IKMo: Image-Keyframed Motion Generation with Trajectory-Pose Conditioned Motion Diffusion Model

arXiv:2505.21146v1h-index: 4
Originality Incremental advance
AI Analysis

This work addresses the need for more controllable and high-fidelity motion generation in applications like animation or robotics, though it appears incremental as it builds on existing diffusion models with a novel conditioning approach.

The paper tackles the problem of generating human motion from trajectory and pose inputs by proposing IKMo, a diffusion-based method that decouples and refines these inputs through a two-stage conditioning framework, achieving state-of-the-art performance on metrics under trajectory-keyframe constraints.

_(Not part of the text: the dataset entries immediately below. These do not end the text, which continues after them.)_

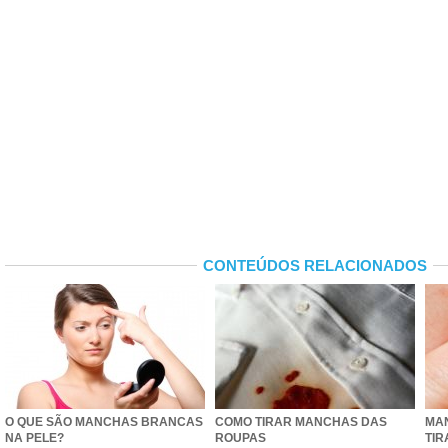
CONTEÚDOS RELACIONADOS
O QUE SÃO MANCHAS BRANCAS
COMO TIRAR MANCHAS DAS
MA
NA PELE?
ROUPAS
TIR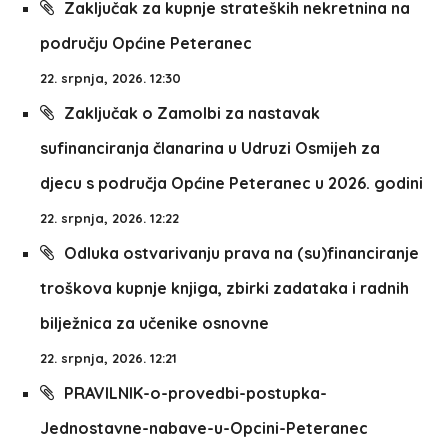
Zaključak za kupnje strateških nekretnina na
području Općine Peteranec
22. srpnja, 2026. 12:30
Zaključak o Zamolbi za nastavak
sufinanciranja članarina u Udruzi Osmijeh za
djecu s područja Općine Peteranec u 2026. godini
22. srpnja, 2026. 12:22
Odluka ostvarivanju prava na (su)financiranje
troškova kupnje knjiga, zbirki zadataka i radnih
bilježnica za učenike osnovne
22. srpnja, 2026. 12:21
PRAVILNIK-o-provedbi-postupka-
Jednostavne-nabave-u-Opcini-Peteranec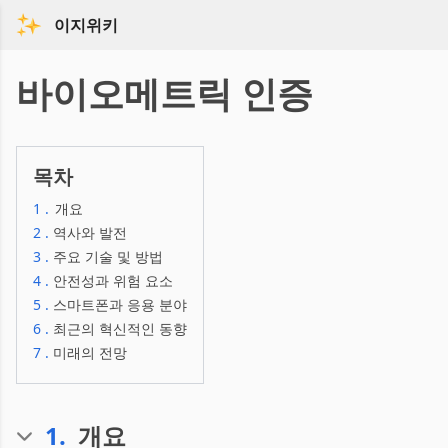
이지위키
바이오메트릭 인증
목차
1
.
개요
2
.
역사와 발전
3
.
주요 기술 및 방법
4
.
안전성과 위험 요소
5
.
스마트폰과 응용 분야
6
.
최근의 혁신적인 동향
7
.
미래의 전망
1
.
개요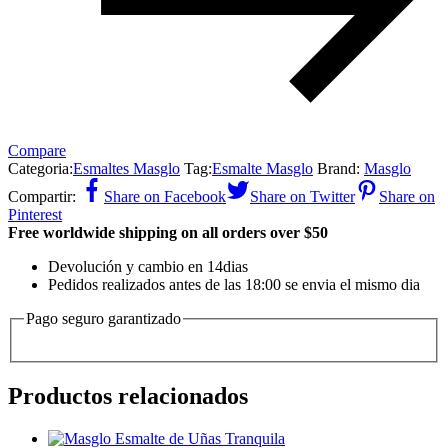
Compare
Categoria:
Esmaltes Masglo
Tag:
Esmalte Masglo
Brand:
Masglo
Compartir:
Share on Facebook
Share on Twitter
Share on
Pinterest
Free worldwide shipping on all orders over $50
Devolución y cambio en 14dias
Pedidos realizados antes de las 18:00 se envia el mismo dia
Pago seguro garantizado
Productos relacionados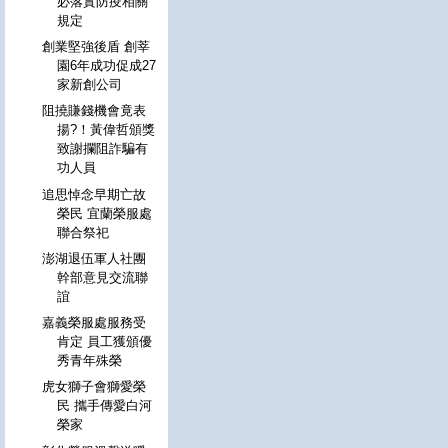
必落實防疫相關
規定
創業堅強後盾 創莘
園6年成功促成27
家新創公司
阻撓賺錢機會竟表
揚?！黃偉哲頒獎
致謝攔阻詐騙有
功人員
追思悼念早期亡故
榮民 宜蘭榮服處
聯合祭祀
澎湖退伍軍人社團
幹部意見交流聯
誼
嘉義榮服處服務受
肯定 員工獲頒優
秀青年殊榮
虎女獅子會獅愛榮
民 攜手傳愛白河
榮家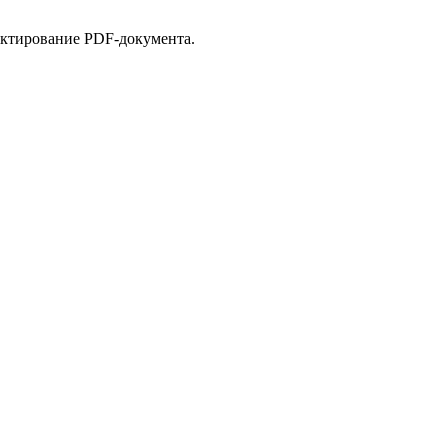
дактирование PDF-документа.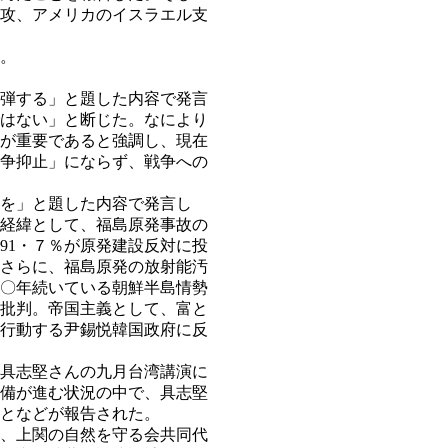
攻、アメリカのイスラエル支
。
弾する」と題した内容で発言
はない」と断じた。なにより
が重要であると強調し、現在
争抑止」にならず、戦争への
を」と題した内容で発言し
経緯として、福島原発事故の
91・７％が原発建設反対に投
さらに、福島原発の放射能汚
〇年続いている朝鮮半島情勢
批判。帝国主義として、富と
行動する尹錫悦韓国政府に反
具志堅さんの九月台湾講演に
備が進む状況の中で、具志堅
となどが報告された。
、上関の自然を守る会共同代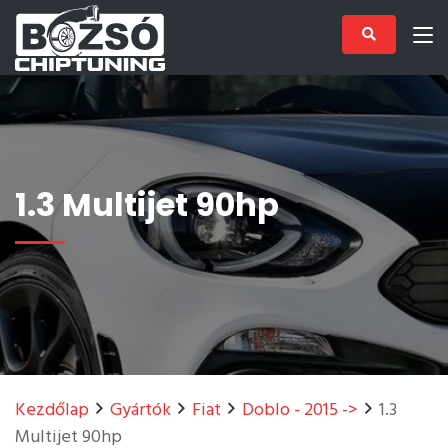
1.3 Multijet 90hp
Kezdőlap
Gyártók
Fiat
Doblo - 2015 ->
1.3
Multijet 90hp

Existing human motion generation methods with trajectory and pose inputs operate global processing on both modalities, leading to suboptimal outputs. In this paper, we propose IKMo, an image-keyframed motion generation method based on the diffusion model with trajectory and pose being decoupled. The trajectory and pose inputs go through a two-stage conditioning framework. In the first stage, the dedicated optimization module is applied to refine inputs. In the second stage, trajectory and pose are encoded via a Trajectory Encoder and a Pose Encoder in parallel. Then, motion with high spatial and semantic fidelity is guided by a motion ControlNet, which processes the fused trajectory and pose data. Experiment results based on HumanML3D and KIT-ML datasets demonstrate that the proposed method outperforms state-of-the-art on all metrics under trajectory-keyframe constraints. In addition, MLLM-based agents are implemented to pre-process model inputs. Given texts and keyframe images from users, the agents extract motion descriptions, keyframe poses, and trajectories as the optimized inputs into the motion generation model. We conducts a user study with 10 participants. The experiment results prove that the MLLM-based agents pre-processing makes generated motion more in line with users' expectation. We believe that the proposed method improves both the fidelity and controllability of motion generation by the diffusion model.